HickersonMurphy-Key files, lot 58 D 33, “Membership”

Memorandum by the Deputy Assistant Secretary of State for United Nations Affairs (Wainhouse) to the Deputy Under Secretary of State (Murphy)1

confidential
  • Subject:
  • United Nations Membership Question

Background

Ambassador Lodge has informed us (Tab A)2 that Belaunde of Peru, Chairman of a General Assembly Committee to explore prospects for breaking the membership deadlock in the UN, indicated to him at Caracas that if we would consent to the admission of Bulgaria, Hungary, and Rumania, it might be possible to make an advantageous arrangement as regards the admission of other countries. Ambassador Lodge asks whether the Department proposes to adhere without deviation to the policy of the previous Administration on this matter (i.e., no package deal). He is “inclined to hope that this would not be the case,” and says that the Secretary clearly inferred to him “that he might not be averse to a deal which could be really advantageous to the United States in securing the admission of a substantial number of free states in exchange for the admission of a few communist ones.”

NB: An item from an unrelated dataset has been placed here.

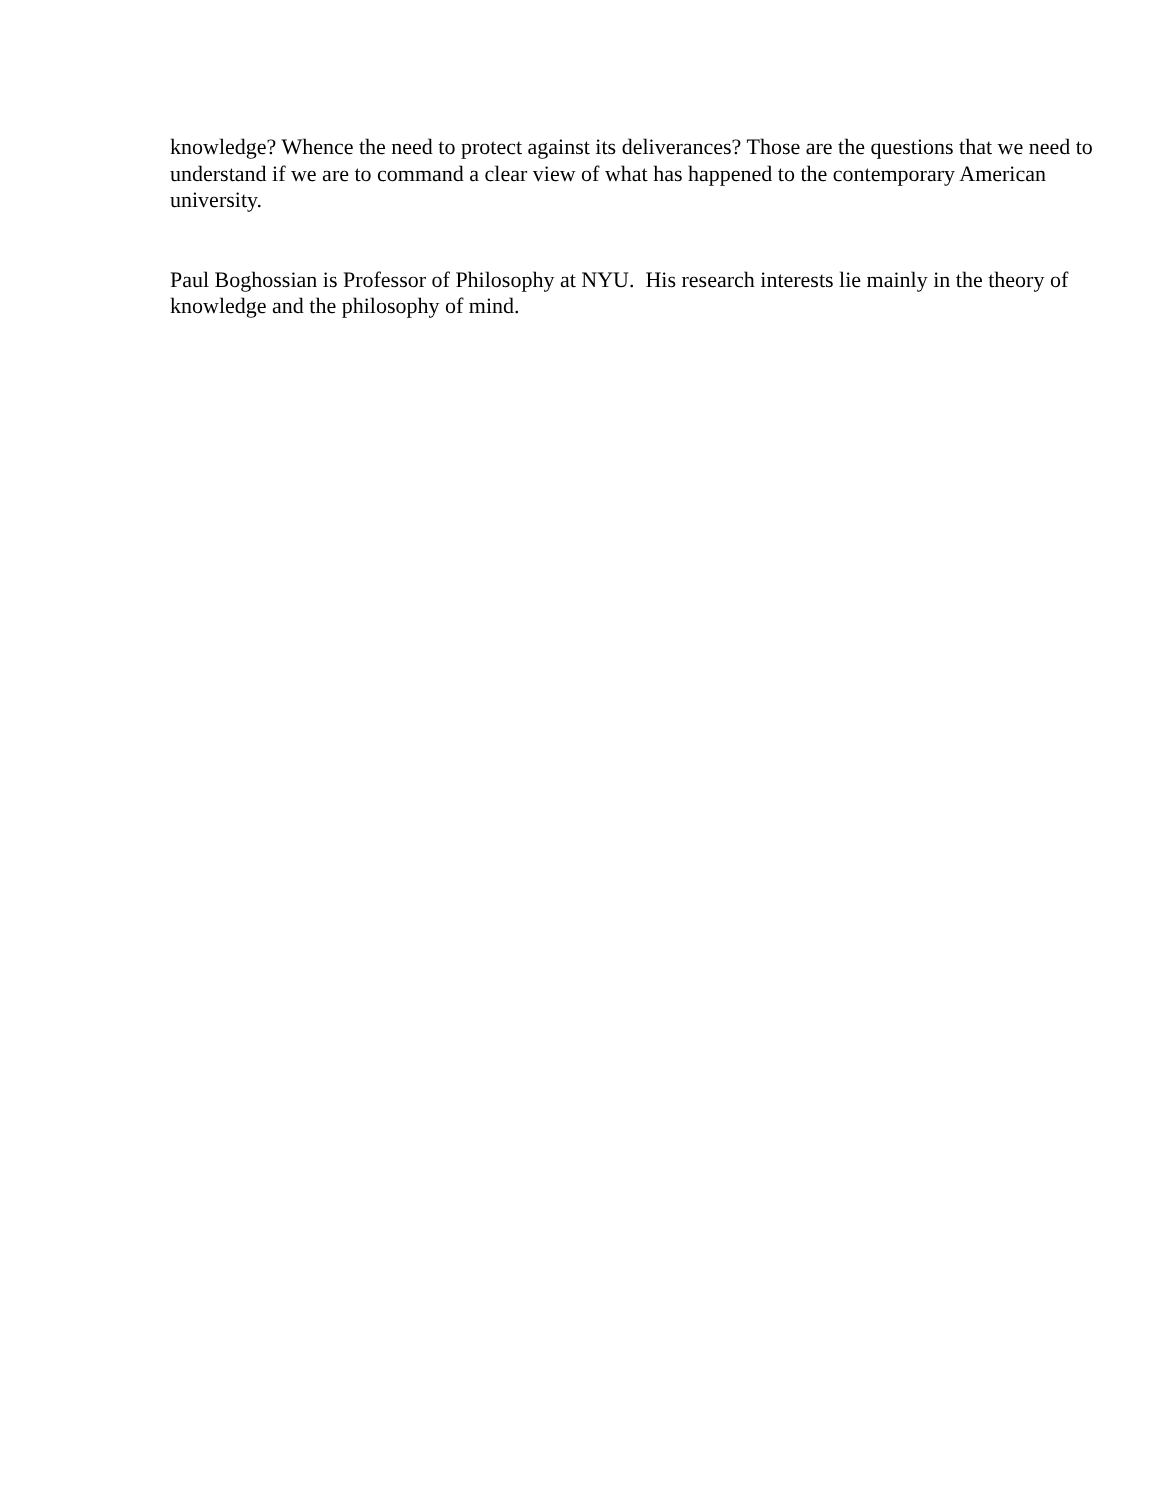knowledge? Whence the need to protect against its deliverances? Those are the questions that we need to understand if we are to command a clear view of what has happened to the contemporary American university.
Paul Boghossian is Professor of Philosophy at NYU. His research interests lie mainly in the theory of knowledge and the philosophy of mind.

If we decide to accept a political settlement on membership, one possibility might be to agree to admit three of the Soviet applicants (Bulgaria, Hungary, and Rumania) in return for Soviet agreement to admit ten of the non-Soviet applicants (Austria, Ceylon, Finland, Ireland, Italy, Japan, Jordan, Libya, Nepal and Portugal). This arrangement would not provide for four present applicants we favor (Republic of Korea and the three Indo-China States), or for future applicants like Germany or Spain. However, it would be more advantageous to us than the Soviet package of five Soviet applicants (including Albania and Outer Mongolia in addition to Bulgaria, Hungary and Rumania) and nine non-Soviet applicants (excluding Japan as well as the Republic of Korea and the three states of Indo-China).

[Page 989]

Questions for Consideration

In considering an answer to Ambassador Lodge, the main questions which require reexamination are:

1.
If we agreed to admit Soviet candidates despite their conduct, would it be harder to keep out the Chinese Communists?3
2.
How serious would public and Congressional opposition be to the admission of Soviet candidates as part of a deal?
3.
If Soviet candidates were admitted, would serious difficulties arise because article 4 of the Charter says that membership is open to “peace-loving states” which are “able and willing to carry out their Charter obligations?
4.
Would the admission of Soviet candidates dignify the puppet regimes and discourage opposition elements in these countries, or would new contacts through the UN between the free world and the satellites be helpful to us?
5.
Would a settlement along the lines outlined above materially increase obstructive capacities of the Soviet bloc and increase our difficulties in obtaining free-world majorities?
6.
If we proposed a deal which the Soviets refused, could we then, without having to use the veto, prevent adoption of the Soviet package proposal or a “compromise” proposal unacceptable to us?
7.
Is there some other arrangement on which agreement might be reached which would be preferable to the one outlined above? For instance, would it be better to have a larger package which, in addition to the candidates suggested above, included Albania in return for Soviet agreement to include Spain (which has not yet applied)?
8.
Should we propose as a part of a deal that the permanent members agree not to use the veto in future cases? Should we also try to get a guarantee that Germany, Korea and the three states of Indo-China will eventually be admitted?
9.
Might this question be discussed with the U.S.S.R. during or after the Korean Political Conference, or should it be handled exclusively through Belaunde and his Good Offices Committee (Peru, Netherlands and Egypt)?

Recommendation

That you call a meeting of Assistant Secretaries to discuss these questions. Ambassador Lodge is anxious for instructions before April 1, when Belaunde arrives in New York.

  1. Drafted by Paul W. Jones of the Office of UN Political and Security Affairs.
  2. Supra.
  3. Marginal notation beside this paragraph in Murphy’s handwriting: “Yes”.